Set out the lines of the records below, from the first line through the line containing "Die Bahn saniert", inclusive, as a numbered list, and leave out any blank lines.

# Data listing
--- START ---

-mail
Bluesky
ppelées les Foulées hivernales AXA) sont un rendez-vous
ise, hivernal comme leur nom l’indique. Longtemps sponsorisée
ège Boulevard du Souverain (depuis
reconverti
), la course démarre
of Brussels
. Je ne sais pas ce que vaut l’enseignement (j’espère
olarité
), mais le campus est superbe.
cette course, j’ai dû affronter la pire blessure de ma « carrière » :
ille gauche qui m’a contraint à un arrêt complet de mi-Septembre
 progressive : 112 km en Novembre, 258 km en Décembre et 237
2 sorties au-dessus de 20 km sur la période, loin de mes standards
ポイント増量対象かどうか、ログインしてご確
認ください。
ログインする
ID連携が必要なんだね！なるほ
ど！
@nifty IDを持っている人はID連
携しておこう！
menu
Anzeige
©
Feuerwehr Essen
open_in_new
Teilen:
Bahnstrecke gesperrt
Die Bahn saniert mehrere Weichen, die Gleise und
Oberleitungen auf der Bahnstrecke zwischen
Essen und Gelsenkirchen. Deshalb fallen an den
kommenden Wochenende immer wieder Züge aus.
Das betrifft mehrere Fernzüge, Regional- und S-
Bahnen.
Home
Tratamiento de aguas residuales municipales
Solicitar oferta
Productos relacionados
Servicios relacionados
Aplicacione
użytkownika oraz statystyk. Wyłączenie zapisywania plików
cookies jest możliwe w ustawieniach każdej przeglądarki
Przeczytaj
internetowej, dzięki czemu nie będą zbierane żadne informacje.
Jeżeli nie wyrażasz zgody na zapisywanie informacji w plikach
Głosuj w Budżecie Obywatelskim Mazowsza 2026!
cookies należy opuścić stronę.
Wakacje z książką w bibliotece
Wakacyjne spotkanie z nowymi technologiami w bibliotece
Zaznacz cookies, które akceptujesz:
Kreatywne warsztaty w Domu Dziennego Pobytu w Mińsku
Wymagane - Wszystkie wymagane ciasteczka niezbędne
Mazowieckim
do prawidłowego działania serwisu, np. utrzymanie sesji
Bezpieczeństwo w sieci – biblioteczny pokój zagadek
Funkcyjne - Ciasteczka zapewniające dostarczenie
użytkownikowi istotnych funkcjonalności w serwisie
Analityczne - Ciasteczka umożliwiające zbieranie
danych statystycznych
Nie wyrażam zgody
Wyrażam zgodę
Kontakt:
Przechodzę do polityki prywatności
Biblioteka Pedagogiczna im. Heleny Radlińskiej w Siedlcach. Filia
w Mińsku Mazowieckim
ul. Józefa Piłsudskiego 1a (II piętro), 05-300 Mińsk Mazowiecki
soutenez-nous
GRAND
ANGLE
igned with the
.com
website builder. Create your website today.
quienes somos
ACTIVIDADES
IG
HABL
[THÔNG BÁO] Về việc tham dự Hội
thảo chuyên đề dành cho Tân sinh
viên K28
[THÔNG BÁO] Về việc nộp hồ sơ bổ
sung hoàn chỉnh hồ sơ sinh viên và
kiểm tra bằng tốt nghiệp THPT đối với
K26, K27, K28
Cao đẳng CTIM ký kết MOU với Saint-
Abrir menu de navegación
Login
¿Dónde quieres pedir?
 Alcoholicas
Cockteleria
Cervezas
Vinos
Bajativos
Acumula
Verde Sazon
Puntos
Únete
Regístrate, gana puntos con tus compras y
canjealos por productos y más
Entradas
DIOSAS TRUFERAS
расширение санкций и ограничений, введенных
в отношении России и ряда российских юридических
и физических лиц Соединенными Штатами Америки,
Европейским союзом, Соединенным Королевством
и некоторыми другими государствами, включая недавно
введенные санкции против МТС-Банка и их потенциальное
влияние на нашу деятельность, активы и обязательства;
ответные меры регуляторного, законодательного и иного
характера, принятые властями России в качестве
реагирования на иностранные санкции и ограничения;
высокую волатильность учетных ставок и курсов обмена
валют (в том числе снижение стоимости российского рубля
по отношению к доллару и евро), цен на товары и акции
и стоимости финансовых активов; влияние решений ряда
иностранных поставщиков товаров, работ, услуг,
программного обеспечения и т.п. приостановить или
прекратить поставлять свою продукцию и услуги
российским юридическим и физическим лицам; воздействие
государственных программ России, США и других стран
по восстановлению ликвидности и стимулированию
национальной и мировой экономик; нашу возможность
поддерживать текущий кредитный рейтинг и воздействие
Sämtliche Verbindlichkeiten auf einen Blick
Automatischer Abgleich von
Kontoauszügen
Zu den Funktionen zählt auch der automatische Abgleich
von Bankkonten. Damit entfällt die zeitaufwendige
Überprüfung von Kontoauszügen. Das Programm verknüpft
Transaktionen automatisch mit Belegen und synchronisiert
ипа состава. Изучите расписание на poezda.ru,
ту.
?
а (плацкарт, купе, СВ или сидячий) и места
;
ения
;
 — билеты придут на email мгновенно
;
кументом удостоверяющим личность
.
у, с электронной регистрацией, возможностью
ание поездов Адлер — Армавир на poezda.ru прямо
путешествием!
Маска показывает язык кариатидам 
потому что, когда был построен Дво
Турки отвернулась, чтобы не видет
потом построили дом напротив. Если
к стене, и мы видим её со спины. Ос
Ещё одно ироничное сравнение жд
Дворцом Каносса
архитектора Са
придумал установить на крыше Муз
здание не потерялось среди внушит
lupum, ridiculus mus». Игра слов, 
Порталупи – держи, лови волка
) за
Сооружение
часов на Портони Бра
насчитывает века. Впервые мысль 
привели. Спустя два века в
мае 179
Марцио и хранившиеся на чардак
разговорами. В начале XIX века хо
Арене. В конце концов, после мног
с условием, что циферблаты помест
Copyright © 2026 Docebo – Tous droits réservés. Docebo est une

--- END ---

# Task solution
1. -mail
2. Bluesky
3. ppelées les Foulées hivernales AXA) sont un rendez-vous
4. ise, hivernal comme leur nom l’indique. Longtemps sponsorisée
5. ège Boulevard du Souverain (depuis
6. reconverti
7. ), la course démarre
8. of Brussels
9. . Je ne sais pas ce que vaut l’enseignement (j’espère
10. olarité
11. ), mais le campus est superbe.
12. cette course, j’ai dû affronter la pire blessure de ma « carrière » :
13. ille gauche qui m’a contraint à un arrêt complet de mi-Septembre
14.  progressive : 112 km en Novembre, 258 km en Décembre et 237
15. 2 sorties au-dessus de 20 km sur la période, loin de mes standards
16. ポイント増量対象かどうか、ログインしてご確
17. 認ください。
18. ログインする
19. ID連携が必要なんだね！なるほ
20. ど！
21. @nifty IDを持っている人はID連
22. 携しておこう！
23. menu
24. Anzeige
25. ©
26. Feuerwehr Essen
27. open_in_new
28. Teilen:
29. Bahnstrecke gesperrt
30. Die Bahn saniert mehrere Weichen, die Gleise und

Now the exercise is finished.